O dönemde, haklarındaki itham ve iddialar sebebiyle ana akım medyaya ait bazı televizyon ve gazete sahiplerinin ve yöneticilerinin tutuklanıp hapis yattıkları, bazılarının gazete ve televizyon kanallarını devredip sektörden çıkmak zorunda kaldıkları, bazılarının ise -basına yansıdığı kadarıyla- rüşvet verip çuval çuval paraları yurt dışına kaçırarak kendilerini zor kurtardıkları kamuoyu hafızasındaki yerini halen korumaktadır.

Ne yazık ki günümüzde de bir kısım medyada, tıpkı o dönemlerdekine benzer bir tarafgir yaklaşımla nefret dolu, sevgisiz bir linç üslubu hakim durumdadır. Benzer nitelikteki uydurma, yanıltıcı, saldırgan, insanları karalayıp linç eden üslup ve haberler sebebiyle vatandaşlarımız maalesef ki günden güne daha da mutsuz, neşesiz bir ruh haline sürüklenmektedir. İnsanlar kendilerini güvensiz hissetmekte, yarın başına ne geleceğini, nasıl bir iftira ya da karalamaya maruz kalabileceğini bilmemenin tedirginliğiyle yaşamaktadır. 

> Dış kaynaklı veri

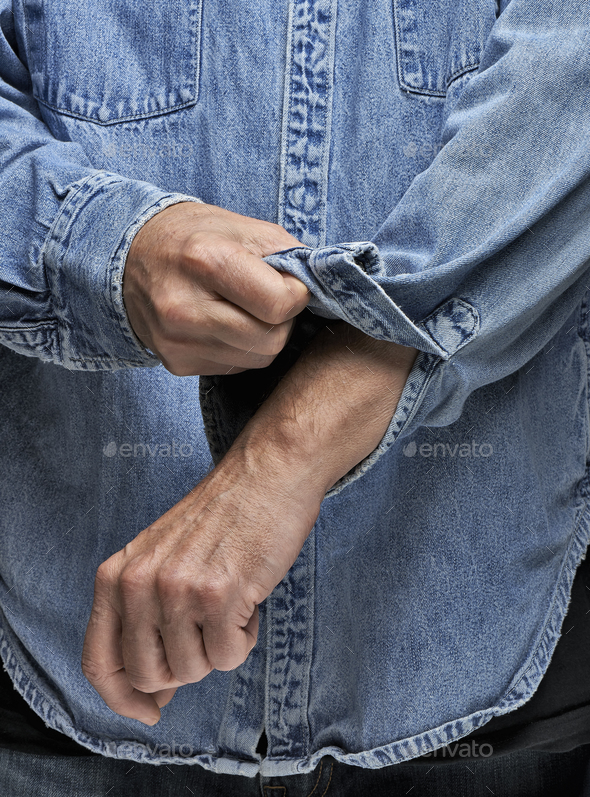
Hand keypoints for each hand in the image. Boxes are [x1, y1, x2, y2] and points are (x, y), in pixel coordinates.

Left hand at [81, 442, 322, 724]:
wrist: (264, 475)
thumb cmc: (219, 519)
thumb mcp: (159, 559)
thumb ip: (144, 619)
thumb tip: (154, 694)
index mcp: (116, 575)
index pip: (100, 663)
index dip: (122, 700)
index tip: (149, 711)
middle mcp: (139, 584)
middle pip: (150, 676)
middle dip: (184, 666)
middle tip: (207, 630)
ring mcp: (179, 590)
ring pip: (194, 670)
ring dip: (218, 646)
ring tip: (229, 602)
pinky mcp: (221, 595)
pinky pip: (229, 657)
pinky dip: (244, 637)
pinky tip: (248, 599)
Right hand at [123, 202, 308, 374]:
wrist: (128, 257)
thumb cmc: (193, 236)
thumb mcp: (241, 226)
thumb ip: (287, 253)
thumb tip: (322, 285)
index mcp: (204, 260)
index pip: (278, 304)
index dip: (295, 295)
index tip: (288, 282)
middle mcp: (185, 307)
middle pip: (270, 339)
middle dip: (281, 319)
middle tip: (268, 298)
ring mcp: (177, 341)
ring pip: (257, 358)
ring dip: (263, 336)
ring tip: (243, 308)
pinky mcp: (175, 363)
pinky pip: (234, 367)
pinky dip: (240, 348)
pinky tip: (222, 323)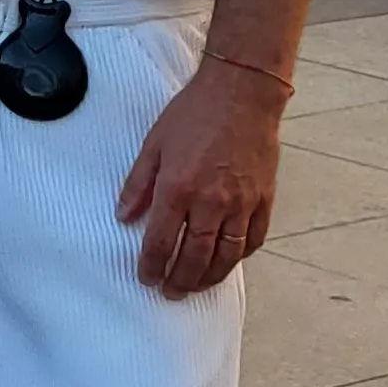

Bu durum ister istemez devlet kurumlarına da yansımaktadır. Yargı ve emniyet gibi devletin en önemli kurumlarında görevli polis, savcı ve hakimler dahi, adaleti sağlamaya çalışırken medya tarafından linç edilme korkusu yaşamaktadırlar. 

Bu yanlış habercilik zihniyetinin körüklediği korku, endişe ve tedirginlik iklimi sebebiyle pek çok vatandaşımız, hatta okul çağındaki gençlerimiz bile, bir yolunu bulup ülkeyi terkedip yurt dışında çalışıp yaşamanın yollarını arar hale gelmişlerdir. 

Özetle, bu yanlış zihniyetin ülkemize ve vatandaşlarımıza hiçbir faydası olmadığı gibi, ekonomiye, toplum sağlığına ve insanlarımızın huzuru ile mutluluğuna büyük bir darbe vurduğu da açık şekilde ortadadır. 

Sayın Adnan Oktar’ın Erzurum’daki cezaevinde çektirmiş olduğu güncel fotoğraflarını buradan bu vesileyle paylaşarak değerli basın mensuplarımızın dikkatlerine sunuyoruz. Adnan Bey hakkında bundan sonra yapılacak haberlerde kendisinin güncel olan bu fotoğraflarının kullanılmasının da tarafsız, dürüst ve ilkeli habercilik anlayışına daha uygun olacağını düşünüyoruz.

Kamuoyunun bilgisine saygılarımızla sunarız.